Information und Kommunikation

Um die Veränderungen zu begleiten, entwickelte das IT-Team "People Management", ein Change-Programm, das von Mai 2003 bis Dezember 2003 dauerte. Es sah eine umfassende Information und Kommunikation mit den Beschäftigten vor, eine schnellstmögliche Schulung in den neuen Prozessen sowie die Motivation und Anleitung zur Selbstmotivation der Einzelnen.

Um den Wechsel zu unterstützen, führte das Management sechs Elemente ein:

Vollversammlungen: In der ersten ging es vor allem um das Kennenlernen des neuen IT-Managements sowie Vorstellen der Ziele und Aufgaben der verschiedenen IT-Ressorts.

Die leere Fabrikhalle

Nach dem Motto "Hand drauf" wurde eine Leinwand aufgehängt, auf der die Mitarbeiter ihren Händeabdruck hinterlassen konnten, um symbolisch ihre Zustimmung zur neuen Organisation zu geben. In der zweiten Vollversammlung stellten die sechs IT-Ressorts ihre Tätigkeiten vor. Die Veranstaltung fand in einer alten leeren Fabrikhalle statt, die einerseits die gegenwärtige Situation der IT widerspiegelte ("mit beschränkten Ressourcen viel erreichen"), andererseits aber auch als Symbol für eine offene Kommunikationskultur stehen sollte. Ebenfalls symbolisch war die Form: Es waren keinerlei technische Hilfsmittel erlaubt. Die Workshop-Themen und -Ergebnisse mussten gemeinsam an Flipcharts und Pinwänden erarbeitet werden.

"Nach anfänglicher großer Skepsis rief die Veranstaltung viel Interesse, Engagement, Begeisterung und Einsatzbereitschaft in allen Ressorts hervor", erinnert sich Frick. Das Feedback der Teilnehmer sei durchweg positiv gewesen. Für Management und Mitarbeiter war jedoch klar: Es galt nun, durch die Umsetzung der erarbeiteten Vorhaben Vertrauen zu bilden. Aus insgesamt 100 Vorschlägen wurden 60 konkrete Maßnahmen ausgewählt, die entweder sofort praktiziert, in laufende Projekte integriert oder als Ideen aufgenommen wurden. Über den Status der Umsetzung wird laufend im Intranet informiert.

In ungezwungener Atmosphäre

Lunch & Learn: Dieser Veranstaltungszyklus sollte einerseits den hohen In-formations- und Wissensbedarf der IT-Mitarbeiter über die neue Organisation decken ("Learn"), andererseits die ungezwungene und informelle Kommunikation fördern ("Lunch"). Dazu wurden zuerst Themen wie "Umgang mit Veränderungen" und "Teambildung" angeboten, später dann standen IT-Strategie und IT-Architektur im Mittelpunkt.

Discuss & Shape: Mitarbeiter erhielten die Gelegenheit, gemeinsam mit dem IT-Leiter und einem weiteren Mitglied des IT-Managements in einer informellen Umgebung und unge-zwungenen Atmosphäre aktuelle Themen zu diskutieren und ihre Meinung zu sagen.

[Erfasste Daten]
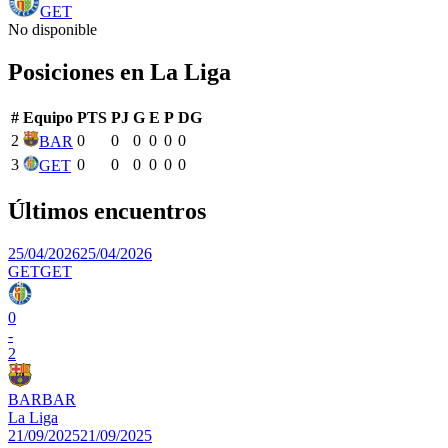
GET
No disponible
Posiciones en
La Liga
#
Equipo
PTS
PJ
G
E
P
DG
2
0
0
0
0
0
0
BAR
3
0
0
0
0
0
0
GET
Últimos encuentros
25/04/2026
25/04/2026
GET
GET
0
-
2
BAR
BAR
La Liga
21/09/2025
21/09/2025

» **ZU BEARBEITEN**
- 1) Beantworten Sie anhand des Dokumentauszugs diese Fragen:
(a) Von wann bis wann dauerte das Change-Programm "People Management"?
(b) Was war bei der Veranstaltung in der leeren Fabrikhalle nicht erlaubt?
(c) Wie viele konkrete Maßnahmen wurden aus wie vielen Vorschlägen ausgewählt?
- 2) Aktualisieren Sie bitte im Dokumentauszug die Passage von "Um den Wechsel" bis "der verschiedenen IT-Ressorts." und ersetzen Sie dabei "Vollversammlungen" durch "Mitarbeiterversammlungen".
Die Datensätze haben mit dem Dokumentauszug nichts zu tun.

» **ANTWORTEN NACHEINANDER**
- 1)
(a) Von Mai 2003 bis Dezember 2003.
(b) Technische Hilfsmittel jeglicher Art.
(c) 60 Maßnahmen aus insgesamt 100 Vorschlägen.

- 2)
Um den Wechsel zu unterstützen, führte das Management sechs Elemente ein:

Mitarbeiterversammlungen: In der ersten ging es vor allem um das Kennenlernen des neuen IT-Managements sowie Vorstellen der Ziele und Aufgaben der verschiedenen IT-Ressorts.